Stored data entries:
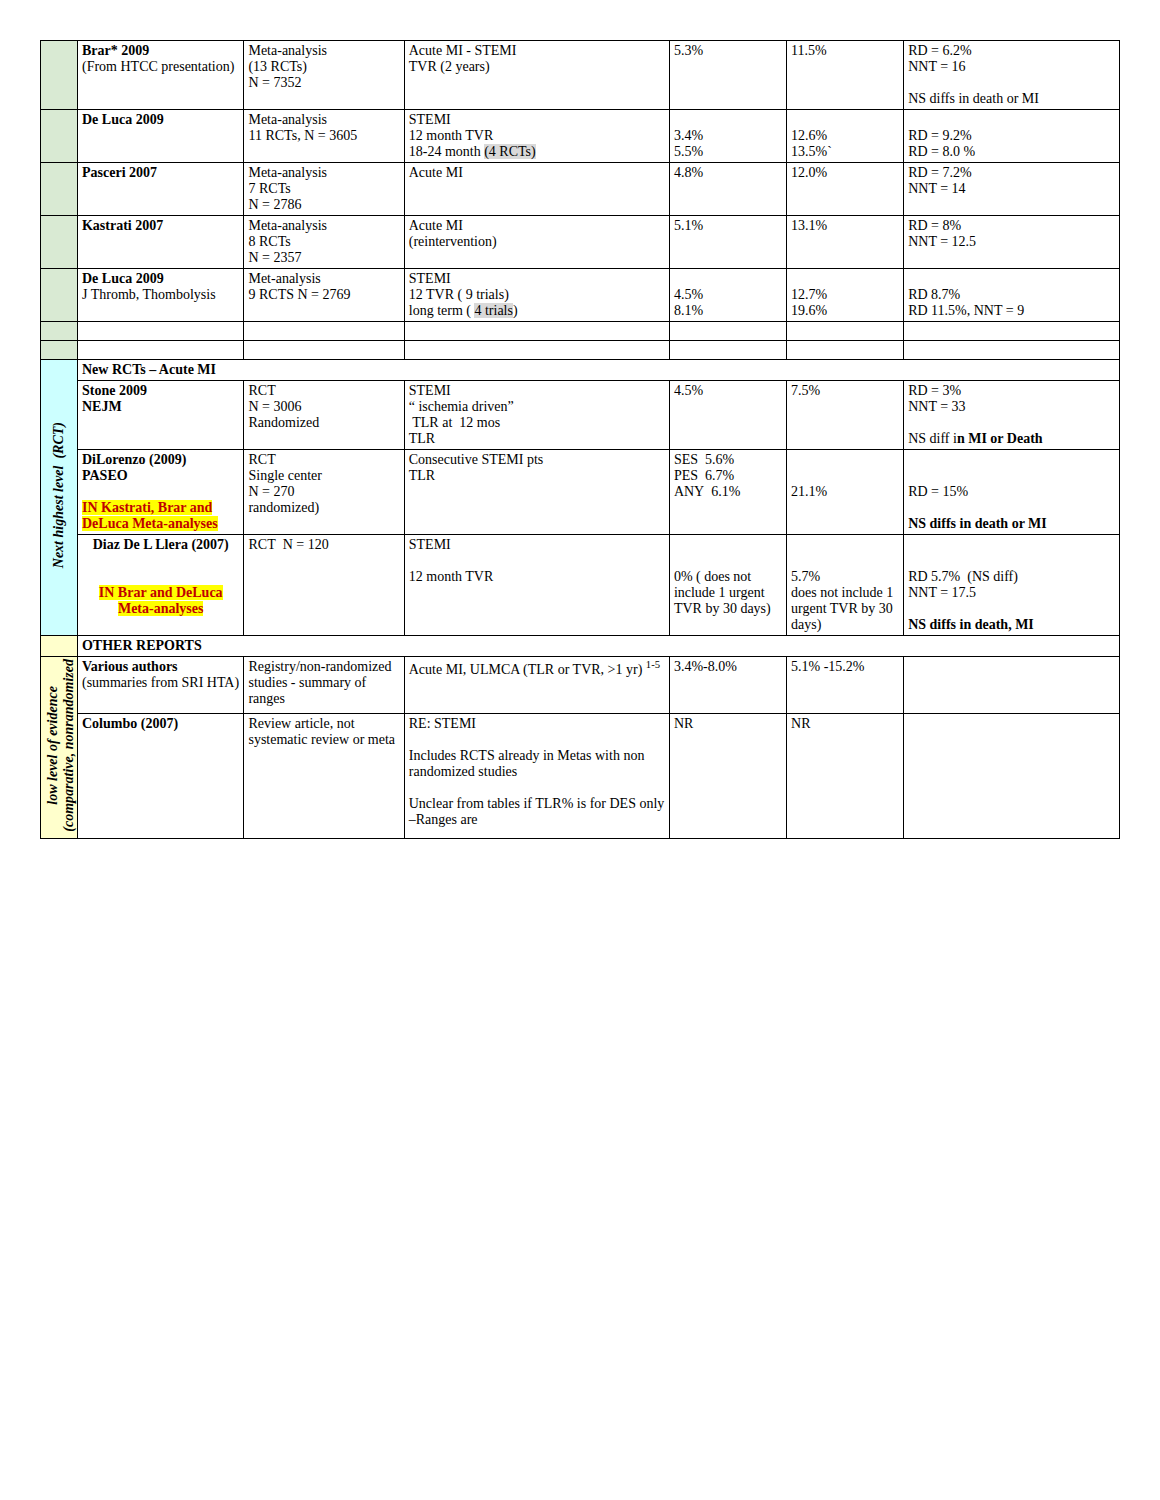| | Brar* 2009 (From HTCC presentation) | Meta-analysis (13 RCTs) N = 7352 | Acute MI - STEMI TVR (2 years) | 5.3% | 11.5% | RD = 6.2% NNT = 16 NS diffs in death or MI |
| | De Luca 2009 | Meta-analysis 11 RCTs, N = 3605 | STEMI 12 month TVR 18-24 month (4 RCTs) | 3.4% 5.5% | 12.6% 13.5%` | RD = 9.2% RD = 8.0 % |
| | Pasceri 2007 | Meta-analysis 7 RCTs N = 2786 | Acute MI | 4.8% | 12.0% | RD = 7.2% NNT = 14 |
| | Kastrati 2007 | Meta-analysis 8 RCTs N = 2357 | Acute MI (reintervention) | 5.1% | 13.1% | RD = 8% NNT = 12.5 |
| | De Luca 2009 J Thromb, Thombolysis | Met-analysis 9 RCTS N = 2769 | STEMI 12 TVR ( 9 trials) long term ( 4 trials ) | 4.5% 8.1% | 12.7% 19.6% | RD 8.7% RD 11.5%, NNT = 9 |
| Next highest level (RCT) | New RCTs – Acute MI |
| Stone 2009 NEJM | RCT N = 3006 Randomized | STEMI “ ischemia driven” TLR at 12 mos TLR | 4.5% | 7.5% | RD = 3% NNT = 33 NS diff i n MI or Death |
| DiLorenzo (2009) PASEO IN Kastrati, Brar and DeLuca Meta-analyses | RCT Single center N = 270 randomized) | Consecutive STEMI pts TLR | SES 5.6% PES 6.7% ANY 6.1% | 21.1% | RD = 15% NS diffs in death or MI |
| Diaz De L Llera (2007) IN Brar and DeLuca Meta-analyses | RCT N = 120 | STEMI 12 month TVR | 0% ( does not include 1 urgent TVR by 30 days) | 5.7% does not include 1 urgent TVR by 30 days) | RD 5.7% (NS diff) NNT = 17.5 NS diffs in death, MI |
| | OTHER REPORTS |
| low level of evidence (comparative, nonrandomized | Various authors (summaries from SRI HTA) | Registry/non-randomized studies - summary of ranges | Acute MI, ULMCA (TLR or TVR, >1 yr) 1-5 | 3.4%-8.0% | 5.1% -15.2% | |
| Columbo (2007) | Review article, not systematic review or meta | RE: STEMI Includes RCTS already in Metas with non randomized studies Unclear from tables if TLR% is for DES only –Ranges are | NR | NR | |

▸ **EXERCISE INSTRUCTIONS**:
Output the line containing "OTHER REPORTS |" together with all later lines of the entries, exactly as written, through the final line.

▸ **RESPONSE**:
| | OTHER REPORTS |
| low level of evidence (comparative, nonrandomized | Various authors (summaries from SRI HTA) | Registry/non-randomized studies - summary of ranges | Acute MI, ULMCA (TLR or TVR, >1 yr) 1-5 | 3.4%-8.0% | 5.1% -15.2% | |
| Columbo (2007) | Review article, not systematic review or meta | RE: STEMI Includes RCTS already in Metas with non randomized studies Unclear from tables if TLR% is for DES only –Ranges are | NR | NR | |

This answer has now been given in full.